Exercise task:
Write out the rooster-or-hen forum thread below, everything from "## Bee (Jun" down to "seen saddle feathers?".

Document text:

※

# Rooster?



## PRF_Stone (May 27, 2013)

How can I tell rooster from hen at 3-4 months?
Barred Rick and rhodies and orps


----------



## Itsacutefuzzball (Mar 16, 2013)

Barred rock hens will have more black, roosters have more white. Or so is what I've learned. I'm sorry I can't help you with the others.


----------



## Bee (Jun 20, 2013)

Comb and wattle size and color, feather growth and appearances, stance, vent check, feet color and size, behavior, etc.


----------



## Jim (Sep 26, 2012)

The orps are the hardest, barred rock and RIR should be apparent by now. Any pics? Have you seen saddle feathers?


----------



## Jim (Sep 26, 2012)

https://www.facebook.com/media/set/?set=a.196252823865796.1073741830.156052204552525&type=3

These are some pics I took for a custome that has some of my buffs, also some ameraucana.


----------



## PRF_Stone (May 27, 2013)

These are the two I think are roosters, barred Rock and rohdie. These two breeds of chicken are very similar as they have grown. -thanks


----------



## birmann (May 6, 2013)

If the barred rocks are pure and not mixed breeds then all the barred rocks are hens. At 4 weeks you could tell the difference here is my pair at a young age the male is the lighter one, males are double barred.


----------



## PRF_Stone (May 27, 2013)

So you believe this one is not a roosie?


----------



## Jim (Sep 26, 2012)

My vote is both hens. At 4 months, you don't have much more waiting to know for sure.


----------



## birmann (May 6, 2013)

PRF_Stone said:


> So you believe this one is not a roosie?


Yes, two hens.


----------



## mjs500doo (May 6, 2013)

Two hens! Yay!


----------

※

Data lines:
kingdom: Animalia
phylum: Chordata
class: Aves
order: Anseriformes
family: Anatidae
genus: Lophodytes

※

Result of this task:
## Bee (Jun 20, 2013)

Comb and wattle size and color, feather growth and appearances, stance, vent check, feet color and size, behavior, etc.


----------



## Jim (Sep 26, 2012)

The orps are the hardest, barred rock and RIR should be apparent by now. Any pics? Have you seen saddle feathers?